Jeff Quinn made one big mistake when he came to Buffalo to beging his first stint as a head coach. He tried to make UB play the Cincinnati offense. The problem for him was that UB lacked the personnel to run such a scheme.

We are not talking the talent level difference of the depth you might see when comparing a then AQ team to a mid major. Buffalo was build on Turner Gills vision of offense, that vision differed from Quinn and the new coaches attempted to put a square peg in a round hole ended very badly.

Quinn had offensive linemen losing weight because they were not athletic enough. He drew up plays ill suited to his quarterbacks, and tried gimmicks like the "Wild Bull" or running a sweep on 3rd and inches when those failed.

He learned quickly, and with much suffering, that sometimes you have to play the players you have in the best way possible. So after year one out went Greg Forrest, the offensive coordinator Quinn brought from the Bearcats and in came Alex Wood a wide receivers coach to run the offense.

In three years UB went from no fullbacks on the roster to a full back in more often than not. UB went from a split end every now and again to two tight ends every now and again.

I'm not a fan of coaches dabbling in other offenses but occasional the personnel on the field demands it. And this season with Oliver, Campbell, Potts, and deep stable in the backfield Quinn is going to shake things up again. He's looking at playing some pistol.

The pistol is characterized by a Quarterback in a half shotgun with a back behind them. The pistol offense can effectively use draw plays, counters, and options with different receiver/tight end sets combined with a fullback for pass protection.

→ **Goals**
**A)** Repeat the passage on Buffalo's offense word for word, beginning at the words "Jeff Quinn made" and stopping after "when those failed.".
**B)** Summarize the passage on Buffalo's offense in two sentences.

→ **Record extracts**
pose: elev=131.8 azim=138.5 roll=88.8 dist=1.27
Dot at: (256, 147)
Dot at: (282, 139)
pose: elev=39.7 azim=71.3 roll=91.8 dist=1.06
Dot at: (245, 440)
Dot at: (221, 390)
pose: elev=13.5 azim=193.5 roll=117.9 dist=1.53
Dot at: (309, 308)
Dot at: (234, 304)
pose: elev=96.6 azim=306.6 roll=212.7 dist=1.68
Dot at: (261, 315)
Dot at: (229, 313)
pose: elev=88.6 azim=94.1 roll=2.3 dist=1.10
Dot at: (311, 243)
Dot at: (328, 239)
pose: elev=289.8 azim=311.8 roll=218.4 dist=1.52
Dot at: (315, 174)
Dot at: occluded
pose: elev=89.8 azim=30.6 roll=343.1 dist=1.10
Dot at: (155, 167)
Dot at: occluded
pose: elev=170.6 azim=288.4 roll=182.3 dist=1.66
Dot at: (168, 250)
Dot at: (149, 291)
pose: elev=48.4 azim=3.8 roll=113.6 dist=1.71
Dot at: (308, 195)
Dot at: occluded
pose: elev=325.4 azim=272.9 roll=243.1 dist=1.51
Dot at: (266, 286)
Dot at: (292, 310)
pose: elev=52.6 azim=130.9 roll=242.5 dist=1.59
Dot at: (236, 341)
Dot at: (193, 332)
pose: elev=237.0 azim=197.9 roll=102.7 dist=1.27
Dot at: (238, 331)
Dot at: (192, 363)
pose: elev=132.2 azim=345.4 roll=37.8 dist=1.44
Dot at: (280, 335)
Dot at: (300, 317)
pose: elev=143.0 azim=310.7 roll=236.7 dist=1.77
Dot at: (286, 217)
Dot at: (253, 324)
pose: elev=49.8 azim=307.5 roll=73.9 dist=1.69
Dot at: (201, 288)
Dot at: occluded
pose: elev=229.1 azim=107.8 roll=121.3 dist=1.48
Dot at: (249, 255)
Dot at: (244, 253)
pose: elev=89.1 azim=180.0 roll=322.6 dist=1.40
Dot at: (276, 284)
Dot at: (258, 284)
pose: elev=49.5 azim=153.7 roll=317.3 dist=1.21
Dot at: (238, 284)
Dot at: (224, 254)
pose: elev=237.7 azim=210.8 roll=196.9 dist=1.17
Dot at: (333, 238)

→ **Solutions per task**
**A)**
Jeff Quinn made one big mistake when he came to Buffalo to beging his first stint as a head coach. He tried to make UB play the Cincinnati offense. The problem for him was that UB lacked the personnel to run such a scheme.

We are not talking the talent level difference of the depth you might see when comparing a then AQ team to a mid major. Buffalo was build on Turner Gills vision of offense, that vision differed from Quinn and the new coaches attempted to put a square peg in a round hole ended very badly.

Quinn had offensive linemen losing weight because they were not athletic enough. He drew up plays ill suited to his quarterbacks, and tried gimmicks like the "Wild Bull" or running a sweep on 3rd and inches when those failed.

**B)** Jeff Quinn tried to make UB play the Cincinnati offense, but Buffalo lacked the personnel for it, so after year one offensive coordinator Greg Forrest went out and wide receivers coach Alex Wood came in to run the offense. With Oliver, Campbell, Potts and a deep stable in the backfield this season, Quinn is looking at playing some pistol.